Does anyone here in the US still use milk churns they have to haul behind their tractor from their farm to a dairy or to the road to be picked up ?


Bill
 
Sounds like milk cans, and I believe those were discontinued many years ago. Milk companies stopped picking them up, I believe, in the 1950's, as they were unsanitary to say the least. The old hand-milking done in the barn yard, into pails, then cooling the milk off in the stock tank beside the windmill, then hauling the cans to the highway after they were cooled, stopped mid-1950's.
 
Back in '70 we were the last folks to use cans at the local dairy.
Fast forward 35 years and they were using them again at Amish places. Kinda weird to see a can truck on the road.
I do believe they are trying to phase out the cans again though...
 
We were still shipping milk in cans in the 70's. At that time it was based on if someone was willing to haul cans. I am not sure if cans are still used by the Amish here in Wisconsin, but if they are it would be grade B milk and I recently read that Wisconsin had about 400 farmers producing grade B milk and they were required to start producing Grade A milk or get out of producing milk.
 
There's an Amish cheese plant just north of me,near Lakeview Michigan that still takes cans. I hauled cans in to Carnation in Sheridan Michigan until July of 1975 when the plant closed.
 
We used to ship cans till about 1975. Changed when we put the parlor in and went to bulk. We had a can cooler for 14 cans with water and an ice bank. When we had to have more than that we did the bulk tank and never looked back. Dad still has all the old cans in the attic with newspaper in them to keep them dry.
 
I had milk cans until 1979 and hauled my own milk and neighbors milk to dairy 10 miles away, then went bulk.

Pete
 
I went through a small valley near the Utah-Wyoming border about 15 years ago which still had Grade B dairies. I think one of the towns was Afton, IIRC. There was an unusual concentration of older Allis Chalmers tractors, and sure enough, the next town I went through had a boarded-up AC dealership, and no other tractor dealer in the area.
 
(quoted from post at 23:14:25 08/27/17) do you mean milk cans?

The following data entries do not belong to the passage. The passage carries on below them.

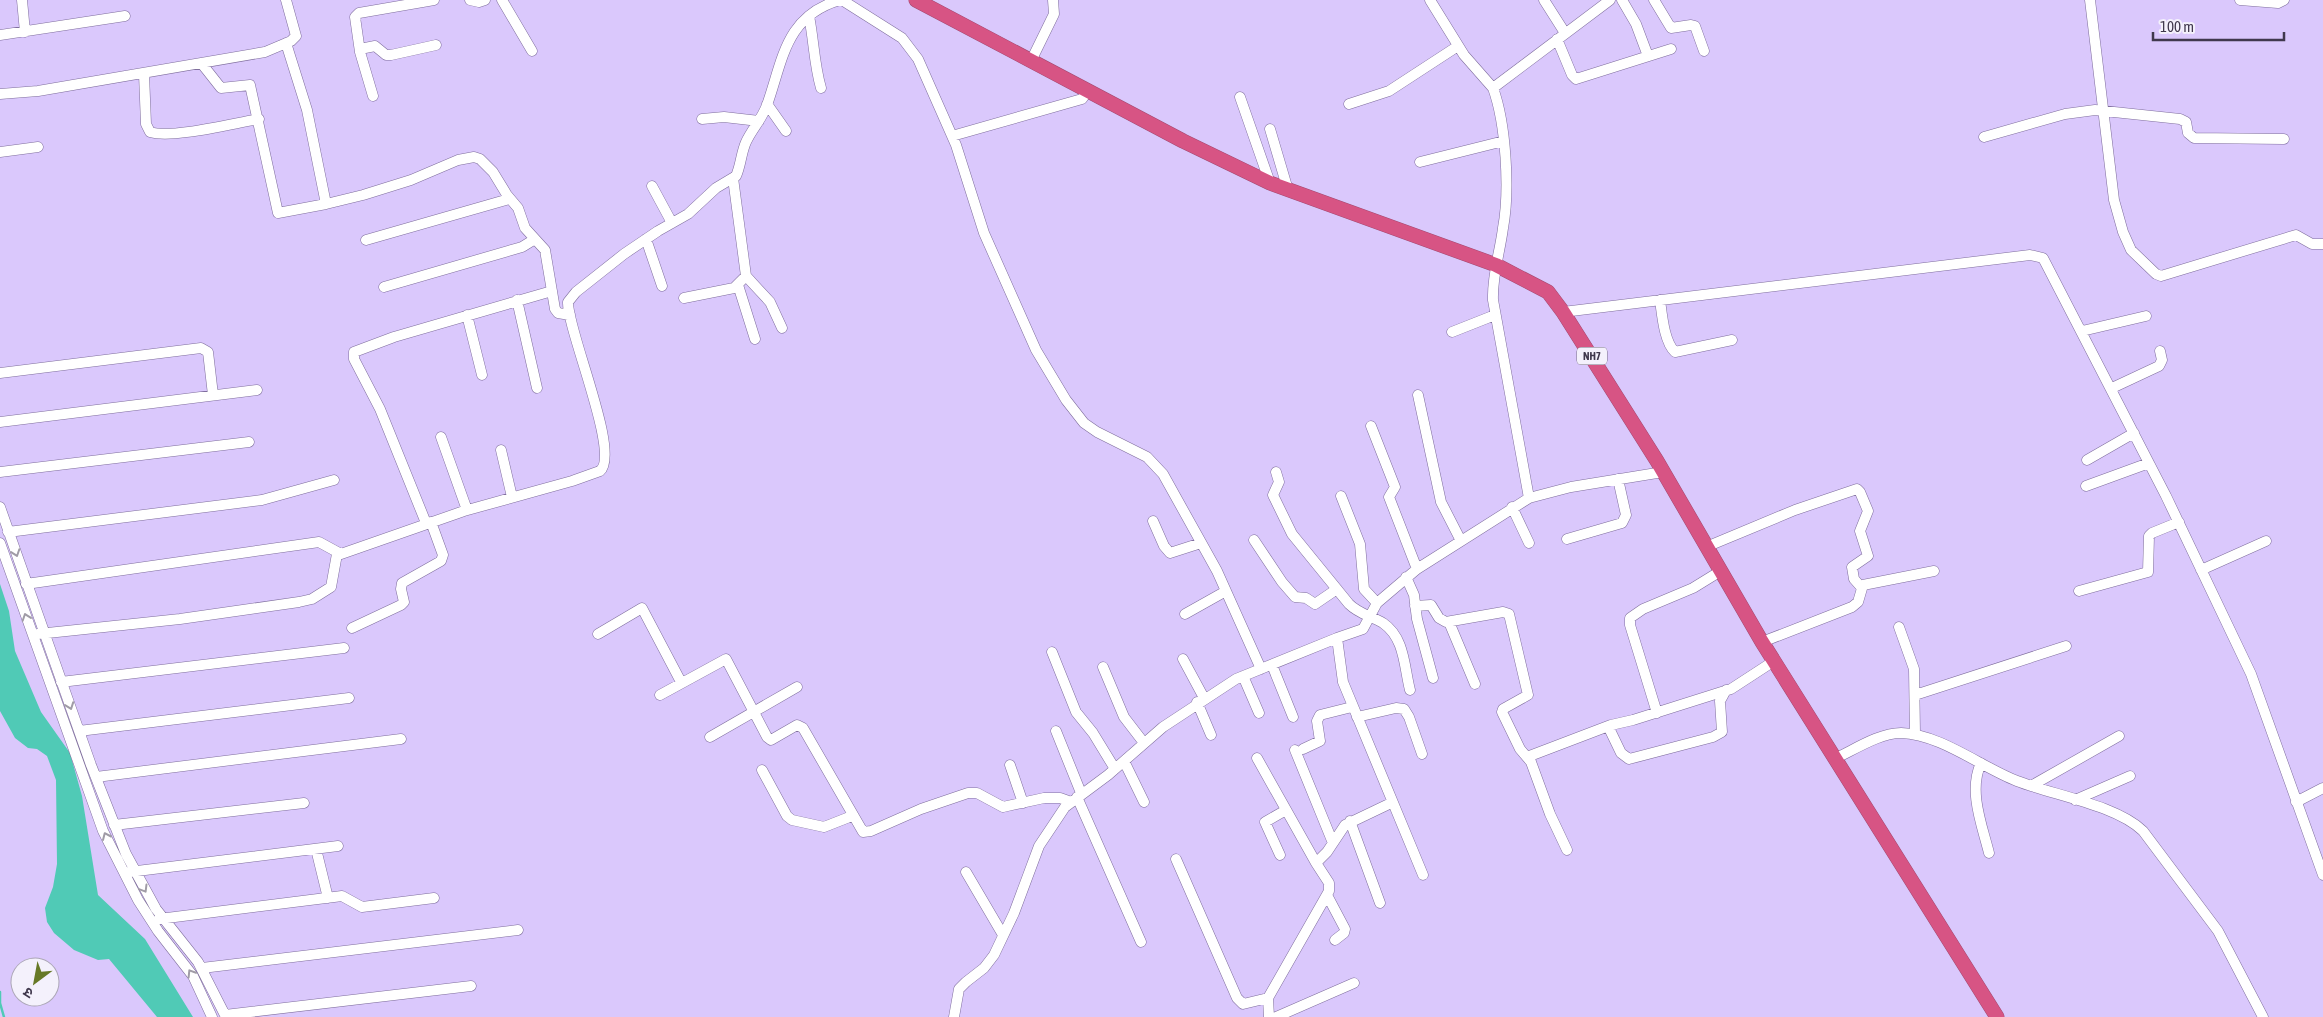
<svg xmlns="http://www.w3.org/2000/svg" width="2323" height="1017" viewBox="0 0 2323 1017" font-family="'Asap Condensed','Noto Sans Devanagari',sans-serif">
<style>
.water{fill:#50cab6}
.lines{fill:none;stroke-linecap:round;stroke-linejoin:round}
.stream{stroke:#50cab6;stroke-width:2.5}
.minor-casing{stroke:#7f6e9d;stroke-width:11}
.highway-casing{stroke:#a24a71;stroke-width:15}
.minor{stroke:#fff;stroke-width:10}
.highway{stroke:#d75484;stroke-width:14}
.oneway{stroke:#a09ca6}
.labels{text-anchor:middle;stroke-width:4.5;stroke-linejoin:round;paint-order:stroke}
.shield{fill:#f4f1fc;stroke:#767082;stroke-width:1}
.shield-label{font-size:11px;font-weight:bold;fill:#40384d}
</style>
<rect width="100%" height="100%" fill="#dac8fc"/>
<!-- water -->
<path class="water" d="M0,584L9,611L15,651L41,712L70,753L82,796L98,895L145,939L193,1017H157L109,959L98,960L74,950L54,933L47,922L45,908L53,887L57,864L56,780L47,756L37,749L28,748L15,738L0,711Z"/>
<g class="lines">
<!-- stream -->
<path class="stream" d="M0,992V1003L4,1017"/>
<!-- minor casing -->
<g class="minor-casing">
<path id="minor" d="M22,0L25,32
M470,0L479,2L485,0
M502,0L532,51
M842,0L902,38L918,59L956,145L984,233L1036,350L1066,400L1084,423L1097,432L1147,457L1163,474L1217,571L1261,669
M1430,0L1464,55L1493,88
M1544,0L1565,33
M1622,0L1636,24L1648,56
M1654,0L1671,28L1691,25L1695,26L1704,51
M2090,0L2114,200L2123,232L2131,250L2156,274L2161,276L2296,235L2312,244H2323
M2240,0L2278,3L2284,0
M809,16C814,41 814,64 821,88
M0,35L125,16
M1557,39L1572,75L1576,79L1671,49
M286,43L307,110L326,204L363,195L411,180L458,160L474,157L480,159L493,172L507,195L518,208L525,228L545,250L555,309L558,313L570,315
M360,49L375,46L386,55H391L436,45
M1031,61L1054,14L1053,0
M202,64L221,88L250,85L278,213L326,204
M144,74L146,124L150,132C172,139 234,123 259,119
M0,94L38,91L265,52L291,41L296,36L286,0
M373,96L360,52L355,17L359,13L434,0
M1240,97L1270,183
M767,104L786,131
M1349,104L1389,91L1458,46
M702,119L724,117L759,121
M1270,129L1288,190
M952,136L1082,99L1088,91
M1984,137L2065,114L2095,110L2180,119L2186,122L2188,133L2194,138L2284,139
M0,152L38,147
M1420,162L1504,141
M652,186L672,223
M646,239L662,286
M366,240L509,199
M746,276L770,302L782,328
M738,285L755,339
M384,287L522,247L535,239
M684,298L734,288L746,276L733,178
M517,300L537,388
M1660,300C1662,314 1664,342 1675,352L1732,340
M1563,312L2030,255L2043,258L2166,496L2251,674L2323,875
M467,315L482,375
M2082,331L2146,316
M1452,332L1495,315
M0,373L201,348L208,352L213,395
M2112,388L2159,366L2162,360L2160,351
M1418,395L1441,502L1460,539
M0,422L257,390
M1371,426L1395,487L1389,497L1417,569
M441,437L467,510
M501,450L512,497
M2087,460L2134,433
M0,472L249,442
M1276,472L1279,482L1273,495L1292,534L1349,604C1359,614 1371,616 1383,623C1405,638 1404,667 1410,690
M2086,486L2149,463
M1341,496L1360,544L1364,589L1377,603
M1529,498L1493,300C1492,275 1500,252 1503,228C1510,190 1506,124 1493,88L1610,0
M0,507L91,765L126,854L156,909L198,962L226,1017
M1512,507L1529,543
M1153,521L1164,546L1170,553L1201,543
M426,523L380,409L354,359V352L394,337L552,291
M8,532L262,500L334,480
M1567,539L1622,523L1626,515L1618,479
M1254,540L1282,582L1295,597L1306,598L1315,604L1337,589
M0,543L103,831L138,900L158,931L193,976L212,1017
M1706,547L1795,510L1857,489L1860,492L1868,511L1860,531L1868,556L1852,567L1854,579L1861,587
M2201,570L2266,541
M1406,577L1414,595L1417,619L1433,678
M26,584L319,542L341,554L464,511L572,481L600,471C621,454 567,330 568,302L576,292L624,254L658,231L688,214L716,188L736,176C741,165 741,153 746,142C752,129 762,119 767,105C783,60 785,16 840,0
M2079,591L2148,572L2149,536L2152,533L2179,522
M1415,606L1431,605L1439,618L1446,622L1503,612L1509,614L1528,695L1503,709L1502,712L1520,749L1531,762L1550,814L1567,850
M1185,614L1226,591
M1449,622L1475,684
M1899,627L1914,669L1915,734
M352,628L401,605L404,602L401,589L402,583L441,561L443,555L431,522
M38,634L180,619L299,602L312,599L331,587L337,554
M598,634L642,608L681,682
M1762,642L1852,607L1858,602L1863,585L1934,571
M1052,652L1076,712L1093,733L1115,769
M1183,659L1204,698
M1272,665L1293,717
M1103,667L1124,717L1144,743
M1243,676L1259,713
M61,682L344,648
M660,695L726,659L767,737L771,740L797,725L803,728L863,832L871,831L921,809L968,793H977L1003,807L1044,798H1060L1071,802
M1915,695L2066,646
M1197,702L1211,735
M1657,713L1630,625V618L1643,609L1693,588L1719,572
M1357,717L1396,708L1404,709L1409,717L1422,754
M1608,726L1621,753L1629,759L1713,737L1722,732L1720,701L1726,690
M79,731L349,698
M1056,731L1081,793
M710,737L797,687
M1303,749L1320,741L1317,721L1320,715L1352,707
M1295,750L1333,843
M1527,757L1611,725L1633,720L1731,689L1774,661
M1257,758L1316,863
M1834,759C1854,750 1879,733 1901,733C1940,734 1981,767 2017,781C2053,795 2116,805 2143,831L2218,931L2263,1017
M1124,761L1144,802
M1981,763C1968,791 1982,825 1989,853
M1010,765L1023,803
M762,770L787,816L792,820L824,827L852,816
M96,777L401,739
M2031,786L2119,736
M1077,797L1141,942
M2075,800L2130,776
M2296,802L2323,788
M1350,821L1380,903
M114,825L304,803
M316,849L328,898
M1280,855L1265,822L1286,810
M1176,859L1237,998L1243,1004L1268,998
M129,872L338,846
M966,872L1003,935
M1423,875L1343,682L1337,638L1363,629L1377,603L1417,569L1529,498L1571,487L1663,472
M1327,895L1345,929L1344,933L1335,940
M159,919L342,896L362,907L434,898
M202,968L518,930
M225,1015L471,986
M954,1017L959,989L966,982L984,968L994,955L1014,913L1039,846L1065,807L1108,775L1163,727L1236,679L1337,638
M1269,1017L1268,998L1329,891V883L1316,863L1327,852L1345,825L1391,803
M1276,1017L1354,983"/>
</g>
<!-- highway casing -->
<g class="highway-casing">
<path id="highway" d="M916,0L1183,141L1270,183L1496,265L1548,292L1563,312L1657,461L1762,642L1997,1017"/>
</g>
<!-- minor -->
<use href="#minor" class="minor"/>
<!-- highway -->
<use href="#highway" class="highway"/>
</g>
<!-- one-way arrows -->
<defs><path id="oneway-chevron" d="M-2-3.5L2.5 0L-2 3.5" fill="none" stroke-width="1.6" stroke-linecap="round" stroke-linejoin="round" transform="scale(1.25)"/></defs>
<g class="oneway">
<use href="#oneway-chevron" transform="translate(16 553) rotate(71)"/>
<use href="#oneway-chevron" transform="translate(26 617) rotate(-109)"/>
<use href="#oneway-chevron" transform="translate(70 706) rotate(70)"/>
<use href="#oneway-chevron" transform="translate(106 836) rotate(-114)"/>
<use href="#oneway-chevron" transform="translate(144 889) rotate(59)"/>
<use href="#oneway-chevron" transform="translate(191 973) rotate(-122)"/>
</g>
<g class="labels">
<!-- shield labels -->
<rect class="shield" x="1577" y="347.5" width="30" height="17" rx="4"/>
<g class="shield-label">
<text x="1592" y="360">NH7</text>
</g>
</g>
<!-- north arrow -->
<g transform="translate(35 982) rotate(212)"><circle r="24" fill="#f4f1fc" stroke="#aca7b6"/>
<path d="M0-4L9 19L0 12L-9 19Z" fill="#677927"/>
<text y="-8" font-size="14" font-weight="bold" text-anchor="middle" fill="#40384d">उ</text>
</g>
<!-- scale -->
<path d="M2153 32v8h131v-8" fill="none" stroke="#40384d" stroke-width="2.5"/>
<text x="2160" y="32" font-size="15" fill="#40384d" stroke="#f4f1fc" stroke-width="4" paint-order="stroke">100 m</text>
</svg>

I am sorry about the milk churns. You see, I am from Norway, and I am a member of an English Ferguson tractor club and we talked about it there. And a fellow who knows I now live in California asked if the milk churns were still used here. So, I thought I better ask. :D

In England they call them milk churns, and I did not think more of it. In Norway they are called "melkespann", and you call them milk cans. Language can sometimes be a little tricky.

So, fair is fair, since you guys here have told me about how it is in the US, in England as we talked about they seems to be long gone. In addition the people there say they were not owned by the farmers, but the dairy owned them.

And, for me who is from Norway, I remember we had two cows in the mid 1960ties, and year or two later only one before my parents quit with the cows and we only had sheeps after that. I remember we had the milk cans then, but we had only small ones. Probably only 10 liter cans (2.5 gallons or so), or maybe they could be 20 liter.
And, when I was in the truck with my dad we always saw these small "huts" along the road, a platform raised up to the same height as the truck bed, and with 3 walls on and a roof. All the farms had them, and brought the milk there with the tractor. Then the truck from the dairy came and picked it up. But, at some point during the 1970ties this changed and the milk trucks had now become a tank truck.

The reason for my question in the English club forum was that Ferguson had a link transport box that was more or less made for 6 milk cans to fit on the lower link arms on the Grey Ferguson tractor and people used that box to haul the milk cans to this platform. I assume you guys also had those platforms. I have seen it in farm movies in England too, so it must have been a common thing.

Thank you everyone who responded to my question.